Although I accept this distinction between the two cartoon varieties, I reject Sammond’s position that these latest racist caricatures “were distinct from minstrelsy’s performance and iconic traditions” (181). Sammond’s attempted disaggregation and overall project suffers from a limited conception of blackface minstrel tradition. Early in the study, Sammond hints at a broader approach when he writes, “although blackface is usually thought of as a live performance tradition, it evokes in its tension between surface and interior—between the makeup and the face beneath—a fantastic black persona that is analogous in many ways to cartoon characters who dwell in the flatland on the surface of the page or cel” (6). Unfortunately, Sammond does not acknowledge how blackface existed on the page, in print and visual minstrelsy, before it went live. In a study about the “long history” of racial iconography, there should have been greater focus on the “flatlands” of broadsides, newspapers, and sheet music.
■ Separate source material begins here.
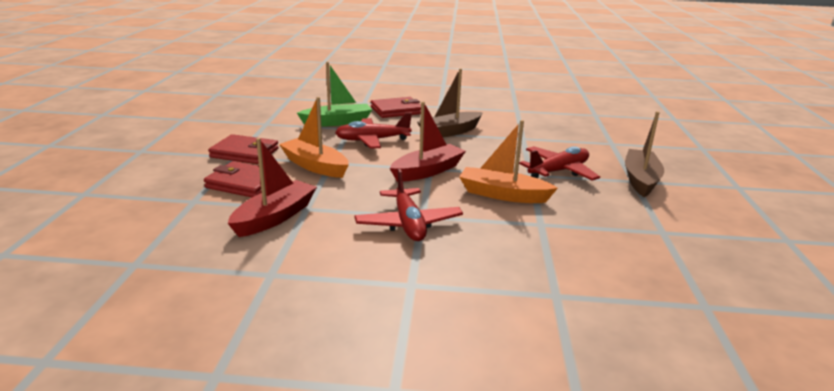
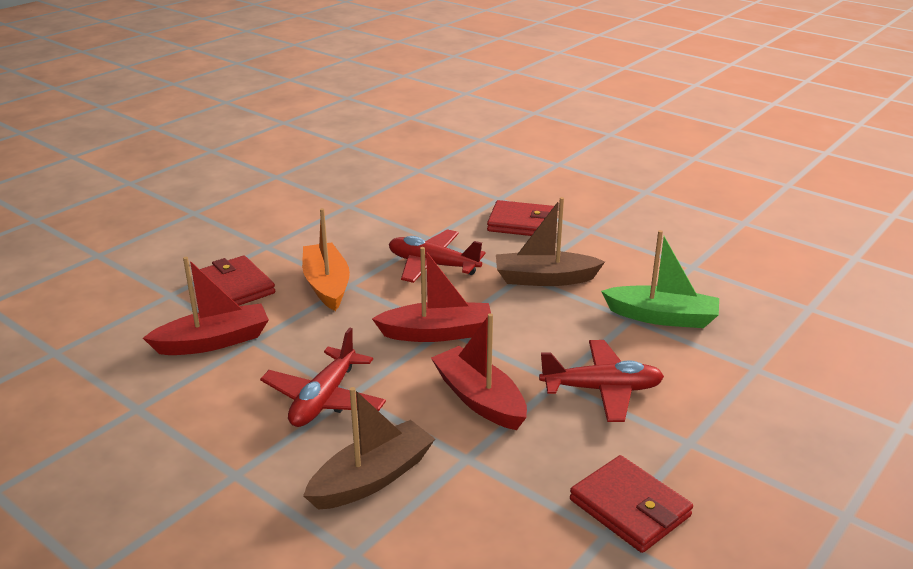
camera: 35 degrees right, 5 degrees up
(245, 153) = (280, 244): red wallet -> red wallet (630, 508)
(337, 122) = (427, 224): green boat -> green boat (662, 317)
(503, 194) = (479, 399): orange boat -> red boat
(640, 180) = (702, 445): brown boat -> brown boat (372, 478)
Sammond’s project would have benefitted from early nineteenth-century satirical Bobalition broadsides, which theater historian Douglas Jones and cultural historian John Wood Sweet have identified as blackface precursors. I was also surprised by the absence of E.W. Clay’s “Life in Philadelphia” or “Life in New York” series, as well as David Claypoole Johnston’s Negro caricatures. Sammond does offer one illustration of a free black couple—connected to George Dixon’s song “Zip Coon”—and comments on the white gloves and upward mobility of these urban figures (fig. 1-11, 26). He also includes an image from a commercial advertisement, which depicts Irish immigrants in “the style of Zip Coon” (fig. 4-20, 245). The caption for this 1881 ad reads, “predating and setting the stage for the practices of ethnic stereotyping in early animation” (245). Sammond has the right idea in the caption. This cartoon did predate future stereotyping, but so did the grotesque coon imagery of late nineteenth-century minstrelsy. Sammond describes swing-era animation as “a growing horde of cartoon cannibals, chicken thieves, and cotton pickers,” but chicken thieves and cotton pickers were already an active part of minstrel tradition in coon songs (182). One only has to study the representational violence on the cover of Ernest Hogan’s hit song “All Coons Look Alike to Me” (1896) to see the bulging eyes and throbbing red lips that anticipated jazz-inflicted caricatures.
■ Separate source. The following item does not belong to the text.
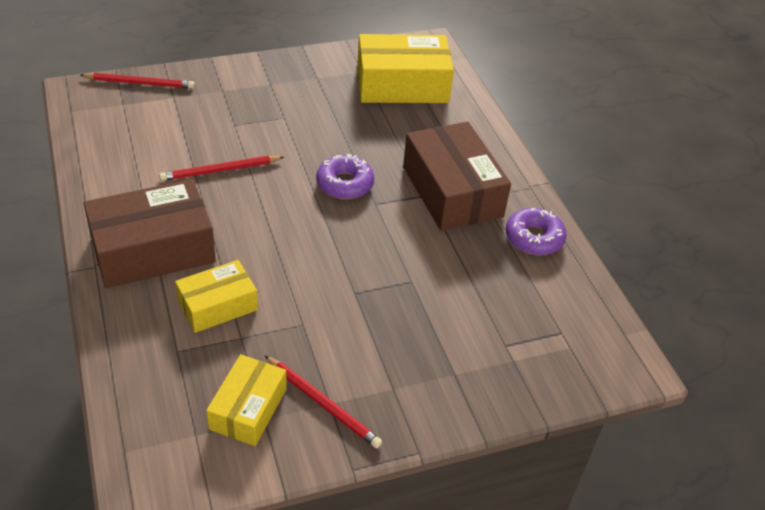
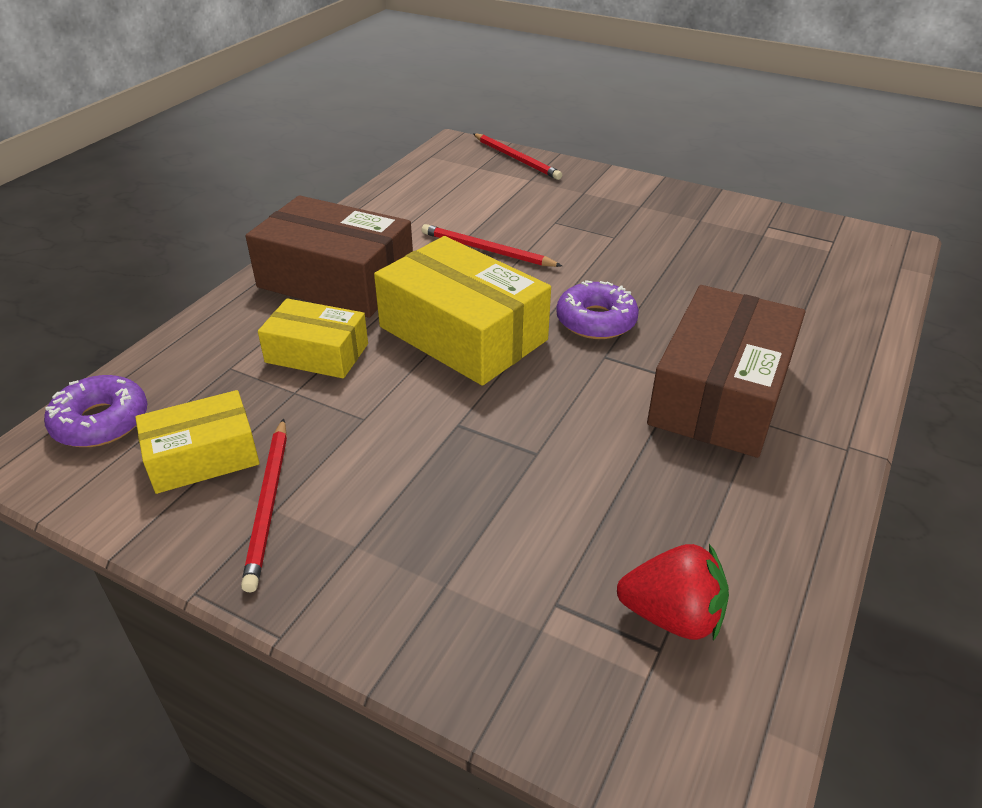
camera: 50 degrees right, 5 degrees down
(402, 85) = (799, 265): yellow box -> yellow box (463, 333)
(534, 238) = (773, 507): purple donut -> purple donut (101, 422)
(551, 316) = (672, 615): none -> red strawberry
Despite underestimating the range of blackface iconography, Birth of an Industry does answer this fundamental question: “where did Mickey and Bugs get their gloves, their huge eyes, and their capacious and voracious mouths and why have they kept them for so many years?” (32). Sammond does an exceptional job revealing the minstrel roots of these beloved cartoon characters, highlighting an alienated labor force that produced unruly fantasies, unpacking the extreme violence celebrated in hyper-malleable animation, and separating vestigial minstrels from more virulent caricatures. On the persistent appeal of blackface, Sammond offers an excellent explanation for how historical and contemporary audiences receive minstrel acts:

[r]ather than withdrawing the viewer from his or her immediate surroundings and into a dream world of (dis)embodied fantasy, the spectatorial practices of vaudeville, minstrelsy, and animation proffered the wink and the nudge, a collective experience in the here and now, located not in a cinematic imaginary but in the theater itself. There, the pleasure was not in seeing one’s self in the protagonist but in witnessing the virtuosity with which the performer executed their acts. (215)

This identification model is rooted in empathy rather than sympathy, as audiences identify first with a community of spectators, and then with the abilities of the minstrels onstage or onscreen. Grounded in the “here and now” of race relations, Sammond helps us understand why and how we continue to enjoy racial humor.